Task statement.
Rewrite everything in the material from the line containing "## Benchmark Group List" down to the line containing "Here's a list", with "executed" changed to "run" and nothing else altered. Give only those lines.

Dataset.

════════

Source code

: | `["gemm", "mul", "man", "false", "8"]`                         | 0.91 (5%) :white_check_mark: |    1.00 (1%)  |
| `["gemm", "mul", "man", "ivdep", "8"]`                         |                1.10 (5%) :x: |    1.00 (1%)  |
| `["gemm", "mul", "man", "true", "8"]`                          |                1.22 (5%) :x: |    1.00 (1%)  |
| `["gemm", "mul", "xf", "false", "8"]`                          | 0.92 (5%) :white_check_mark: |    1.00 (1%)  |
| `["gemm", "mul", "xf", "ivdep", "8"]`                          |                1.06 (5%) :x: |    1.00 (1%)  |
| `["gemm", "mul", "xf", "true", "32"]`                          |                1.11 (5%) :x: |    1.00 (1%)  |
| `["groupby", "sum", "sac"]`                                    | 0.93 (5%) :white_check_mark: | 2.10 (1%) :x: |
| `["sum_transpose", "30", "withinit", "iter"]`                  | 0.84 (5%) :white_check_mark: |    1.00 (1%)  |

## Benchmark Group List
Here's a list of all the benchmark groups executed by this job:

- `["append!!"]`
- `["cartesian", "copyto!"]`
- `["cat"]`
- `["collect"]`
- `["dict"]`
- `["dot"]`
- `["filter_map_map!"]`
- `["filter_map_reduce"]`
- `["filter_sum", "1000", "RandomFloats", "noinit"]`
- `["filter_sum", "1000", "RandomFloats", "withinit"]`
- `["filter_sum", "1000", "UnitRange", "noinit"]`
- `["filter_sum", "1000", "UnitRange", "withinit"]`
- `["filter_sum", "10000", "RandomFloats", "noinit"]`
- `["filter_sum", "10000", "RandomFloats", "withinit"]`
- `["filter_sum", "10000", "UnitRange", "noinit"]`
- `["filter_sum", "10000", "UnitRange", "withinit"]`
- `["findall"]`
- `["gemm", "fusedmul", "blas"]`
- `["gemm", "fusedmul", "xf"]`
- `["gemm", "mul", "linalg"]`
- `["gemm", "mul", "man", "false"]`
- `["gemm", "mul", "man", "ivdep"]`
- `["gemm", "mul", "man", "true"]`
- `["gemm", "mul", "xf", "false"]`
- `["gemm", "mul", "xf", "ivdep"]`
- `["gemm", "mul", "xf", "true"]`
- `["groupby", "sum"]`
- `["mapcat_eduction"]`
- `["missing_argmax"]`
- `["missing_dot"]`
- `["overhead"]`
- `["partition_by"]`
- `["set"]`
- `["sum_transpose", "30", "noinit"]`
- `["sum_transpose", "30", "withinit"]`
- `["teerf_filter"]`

════════

Problem solution.
## Benchmark Group List
Here's a list of all the benchmark groups run by this job:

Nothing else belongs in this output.